Hypoxia-associated genes predicting future risk of myocardial infarction: a GEO database-based study

Abstract

Background: Patients with unstable angina (UA) are prone to myocardial infarction (MI) after an attack, yet the altered molecular expression profile therein remains unclear. The current work aims to identify the characteristic hypoxia-related genes associated with UA/MI and to develop a predictive model of hypoxia-related genes for the progression of UA to MI.
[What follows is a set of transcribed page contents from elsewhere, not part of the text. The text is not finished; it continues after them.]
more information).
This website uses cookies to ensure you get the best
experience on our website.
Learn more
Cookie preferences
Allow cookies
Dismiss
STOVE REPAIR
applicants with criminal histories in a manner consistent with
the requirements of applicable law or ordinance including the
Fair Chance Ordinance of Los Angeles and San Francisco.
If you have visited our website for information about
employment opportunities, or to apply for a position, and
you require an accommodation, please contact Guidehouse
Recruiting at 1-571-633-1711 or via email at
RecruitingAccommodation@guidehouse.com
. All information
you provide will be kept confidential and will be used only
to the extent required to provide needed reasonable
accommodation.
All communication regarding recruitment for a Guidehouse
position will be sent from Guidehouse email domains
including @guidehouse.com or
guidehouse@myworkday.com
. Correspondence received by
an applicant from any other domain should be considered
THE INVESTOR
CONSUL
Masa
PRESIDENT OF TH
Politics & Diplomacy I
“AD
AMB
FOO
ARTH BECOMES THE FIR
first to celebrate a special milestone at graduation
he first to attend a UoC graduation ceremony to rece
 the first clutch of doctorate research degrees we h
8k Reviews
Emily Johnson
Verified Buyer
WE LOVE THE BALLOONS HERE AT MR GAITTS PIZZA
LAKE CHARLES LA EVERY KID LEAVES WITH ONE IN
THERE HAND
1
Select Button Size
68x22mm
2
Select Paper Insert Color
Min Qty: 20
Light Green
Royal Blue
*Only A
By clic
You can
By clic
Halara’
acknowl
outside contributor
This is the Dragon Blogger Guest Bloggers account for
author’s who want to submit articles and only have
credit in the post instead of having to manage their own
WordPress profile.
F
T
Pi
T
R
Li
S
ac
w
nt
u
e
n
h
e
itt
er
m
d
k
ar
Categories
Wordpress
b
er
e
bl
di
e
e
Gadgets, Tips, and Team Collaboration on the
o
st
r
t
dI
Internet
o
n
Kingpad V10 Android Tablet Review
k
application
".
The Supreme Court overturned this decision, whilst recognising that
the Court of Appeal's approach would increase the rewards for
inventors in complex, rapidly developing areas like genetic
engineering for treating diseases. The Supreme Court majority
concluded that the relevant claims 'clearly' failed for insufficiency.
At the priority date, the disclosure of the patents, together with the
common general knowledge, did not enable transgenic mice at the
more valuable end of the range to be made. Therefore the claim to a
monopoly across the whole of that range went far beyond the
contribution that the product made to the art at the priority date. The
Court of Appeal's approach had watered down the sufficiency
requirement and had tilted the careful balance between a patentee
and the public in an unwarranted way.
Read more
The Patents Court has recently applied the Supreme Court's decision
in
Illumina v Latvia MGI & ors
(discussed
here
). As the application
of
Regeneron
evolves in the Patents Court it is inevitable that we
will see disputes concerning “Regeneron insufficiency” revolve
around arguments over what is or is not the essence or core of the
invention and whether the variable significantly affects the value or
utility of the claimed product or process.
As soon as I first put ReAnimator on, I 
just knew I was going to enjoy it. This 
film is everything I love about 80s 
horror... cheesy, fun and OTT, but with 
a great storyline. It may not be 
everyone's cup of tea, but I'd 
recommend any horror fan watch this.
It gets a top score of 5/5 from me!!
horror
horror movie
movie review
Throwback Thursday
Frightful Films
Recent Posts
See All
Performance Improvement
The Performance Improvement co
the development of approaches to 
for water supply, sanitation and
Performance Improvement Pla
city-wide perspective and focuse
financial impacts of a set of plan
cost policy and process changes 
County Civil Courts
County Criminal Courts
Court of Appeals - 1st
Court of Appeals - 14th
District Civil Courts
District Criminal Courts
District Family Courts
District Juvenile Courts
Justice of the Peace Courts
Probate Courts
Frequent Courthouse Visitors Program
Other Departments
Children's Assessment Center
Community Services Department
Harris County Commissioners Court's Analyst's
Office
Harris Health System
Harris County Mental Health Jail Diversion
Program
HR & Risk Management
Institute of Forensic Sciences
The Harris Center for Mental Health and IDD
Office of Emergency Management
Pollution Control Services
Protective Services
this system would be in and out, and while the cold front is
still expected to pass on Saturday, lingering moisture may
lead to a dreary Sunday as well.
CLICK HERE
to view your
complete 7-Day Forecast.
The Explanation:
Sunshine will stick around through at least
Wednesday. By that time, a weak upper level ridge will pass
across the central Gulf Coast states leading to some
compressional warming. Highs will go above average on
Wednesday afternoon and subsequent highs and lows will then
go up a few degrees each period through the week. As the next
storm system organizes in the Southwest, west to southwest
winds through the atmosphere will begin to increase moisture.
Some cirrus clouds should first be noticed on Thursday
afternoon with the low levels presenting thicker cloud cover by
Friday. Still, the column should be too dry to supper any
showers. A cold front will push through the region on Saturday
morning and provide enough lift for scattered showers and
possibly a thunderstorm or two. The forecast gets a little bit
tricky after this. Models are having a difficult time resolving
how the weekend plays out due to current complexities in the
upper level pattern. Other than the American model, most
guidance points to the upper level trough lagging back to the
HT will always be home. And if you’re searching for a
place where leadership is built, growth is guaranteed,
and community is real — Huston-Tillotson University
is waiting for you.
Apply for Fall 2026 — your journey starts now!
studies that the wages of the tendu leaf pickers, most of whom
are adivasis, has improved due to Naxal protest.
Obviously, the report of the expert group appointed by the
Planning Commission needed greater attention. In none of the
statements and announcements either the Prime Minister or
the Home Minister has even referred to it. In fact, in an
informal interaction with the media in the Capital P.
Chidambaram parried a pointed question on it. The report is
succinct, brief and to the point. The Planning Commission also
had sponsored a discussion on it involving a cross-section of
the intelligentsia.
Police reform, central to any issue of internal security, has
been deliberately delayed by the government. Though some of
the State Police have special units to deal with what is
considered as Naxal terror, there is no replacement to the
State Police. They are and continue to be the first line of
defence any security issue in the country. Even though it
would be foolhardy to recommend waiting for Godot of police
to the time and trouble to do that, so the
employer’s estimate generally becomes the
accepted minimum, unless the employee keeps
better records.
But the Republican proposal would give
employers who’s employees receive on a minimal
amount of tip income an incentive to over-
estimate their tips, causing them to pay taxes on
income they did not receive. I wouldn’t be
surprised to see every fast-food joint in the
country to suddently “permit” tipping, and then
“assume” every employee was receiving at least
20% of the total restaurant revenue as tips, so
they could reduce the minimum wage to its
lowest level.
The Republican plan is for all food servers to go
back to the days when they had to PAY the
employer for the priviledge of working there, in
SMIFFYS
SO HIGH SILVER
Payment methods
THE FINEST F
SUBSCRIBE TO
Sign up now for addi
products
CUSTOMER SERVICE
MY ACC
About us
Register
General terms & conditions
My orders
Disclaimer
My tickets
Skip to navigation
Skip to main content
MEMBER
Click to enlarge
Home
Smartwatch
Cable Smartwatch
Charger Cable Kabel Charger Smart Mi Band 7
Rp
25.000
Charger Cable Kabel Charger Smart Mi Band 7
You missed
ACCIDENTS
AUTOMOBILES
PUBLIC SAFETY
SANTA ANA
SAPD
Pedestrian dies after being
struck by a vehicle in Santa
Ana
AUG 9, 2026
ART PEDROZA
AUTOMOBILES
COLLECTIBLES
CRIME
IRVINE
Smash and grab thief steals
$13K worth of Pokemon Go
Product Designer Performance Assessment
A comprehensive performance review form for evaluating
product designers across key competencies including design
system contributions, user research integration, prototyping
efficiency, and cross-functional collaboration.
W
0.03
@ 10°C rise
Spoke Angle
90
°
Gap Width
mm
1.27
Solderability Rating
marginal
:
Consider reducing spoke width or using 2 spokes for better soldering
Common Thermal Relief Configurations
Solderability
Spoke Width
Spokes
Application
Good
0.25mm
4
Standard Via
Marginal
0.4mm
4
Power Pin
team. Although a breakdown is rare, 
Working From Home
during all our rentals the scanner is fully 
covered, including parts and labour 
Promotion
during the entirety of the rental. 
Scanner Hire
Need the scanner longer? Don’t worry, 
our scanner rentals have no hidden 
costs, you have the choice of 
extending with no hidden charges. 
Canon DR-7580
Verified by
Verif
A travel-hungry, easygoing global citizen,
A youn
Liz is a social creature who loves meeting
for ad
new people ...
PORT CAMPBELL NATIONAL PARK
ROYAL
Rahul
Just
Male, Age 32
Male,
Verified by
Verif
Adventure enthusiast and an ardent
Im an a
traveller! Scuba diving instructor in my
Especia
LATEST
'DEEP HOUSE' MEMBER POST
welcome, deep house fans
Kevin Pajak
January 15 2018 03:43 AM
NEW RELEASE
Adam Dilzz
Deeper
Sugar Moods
Methods and results: Gene expression profiles were obtained from the GEO database. Then, differential expression analysis and the WGCNA method were performed to select characteristic genes related to hypoxia. Subsequently, all 10 hypoxia-related genes were screened using the Lasso regression model and a classification model was established. The area under the ROC curve of 1 shows its excellent classification performance and is confirmed on the validation set. In parallel, we construct a nomogram based on these genes, showing the risk of MI in patients with UA. Patients with UA and MI had their immunological status determined using CIBERSORT. These 10 genes were primarily linked to B cells and some inflammatory cells, according to correlation analysis.

Conclusion: Overall, GWAS identified that the CSTF2F UA/MI risk gene promotes atherosclerosis, which provides the basis for the design of innovative cardiovascular drugs by targeting CSTF2F.

Keywords: CSTF2F; GEO; GWAS; WGCNA; coronary artery disease; myocardial infarction; unstable angina (UA).

Figure 1

The workflow of the integrative bioinformatics analyses.

Figure 2

Difference analysis showed that hypoxia was associated with the development of coronary heart disease. (A) The volcano map shows the different results between UA and MI. (B) Hypoxia ssGSEA scores were estimated in the UA and MI cohort by performing ssGSEA with a hallmark gene set. (C) The volcano map shows the different results between high-hypoxia scores and low-hypoxia scores. (D) Venn diagram shows that disease differential genes overlap with hypoxia differential genes. (E) Enrichment analysis of disease-differential genes. UA: unstable angina; MI myocardial infarction; BP: Biological Process; CC: Cellular Component; MF: Molecular Function.

Figure 3

The weight gene co-expression network analysis showed that hypoxia was associated with the development of coronary heart disease. (A) Soft threshold selection process. (B) Cluster dendrogram. Each color represents one specific co-expression module. In the colored rows below the dendrogram, the two colored rows represent the original modules and the merged modules. (C-D) The differential expression of eigengenes in UA and MI, high hypoxia and low hypoxia (FDR corrected *P < 0.05, **P < 0.01, ***P < 0.001), respectively. (E) Turquoise gene significance and membership in hypoxia network. (F) Gene ontology and KEGG pathways enrichment in turquoise modules.

Figure 4

Construction of disease classification model. (A-B) The lasso regression top 10 genes in training data. (C) PCA analysis in train data and (F) test data. ROC analysis in train (D) data and (E) test data. (G) Correlation analysis of risk scores and model genes. (H) Model gene expression in high and low-risk groups.

Figure 5

Construction of the nomogram. (A) Comprehensive nomogram of 10 risk genes. (B) Calibration curve.

Figure 6

Consensus clustering of 10 important hypoxia-related genes in UA/MI. (A) Consensus matrices for k = 2. (B) Sankey diagram showing the relationship between UA, MI, and UAp, MIp modes. (C) Expression of 10 hypoxia-related genes in UAp, MIp modes. (D) Expression of 10 hypoxia-related genes among CN, UA, and MI groups.

Figure 7

Immune cell subsets analysis in UA/MI. (A) The proportion of immune cell subsets in UA/MI samples. (B) Differences in analysis of immune cell infiltration between UA and MI patients. (C) Differences in analysis of immune cell infiltration between high- and low-risk groups. (D) 10 hypoxia-related genes associated immune cells. NES: normalized enrichment score.

Figure 8

Correlation between mutations at disease-associated hypoxia gene loci and their expression. (A) Venn diagram among model genes, hypoxia differential genes, and differential genes between UA and MI. (B) Association of seven disease-related hypoxia genes with atherosclerosis. (C) Western blot validation for the relative protein expression levels of seven disease-related hypoxia genes (NEK4, MLYCD, LNPEP, NOM1, COMMD2, CSTF2T, PARG) among healthy volunteers, UA and MI patients. (D) Statistical results of protein bands in C. (E) VENN plot of CAD GWAS and eQTL analysis results of seven disease-related hypoxia genes. (F) Boxplots showing expression quantitative trait locus data from the GTEx dataset for a genome-wide association study of the SNP (rs2879627) association. (G) Normalized effect sizes for single-tissue expression quantitative trait loci normalized effect sizes for rs2879627 are shown for 48 different tissues in GTEx.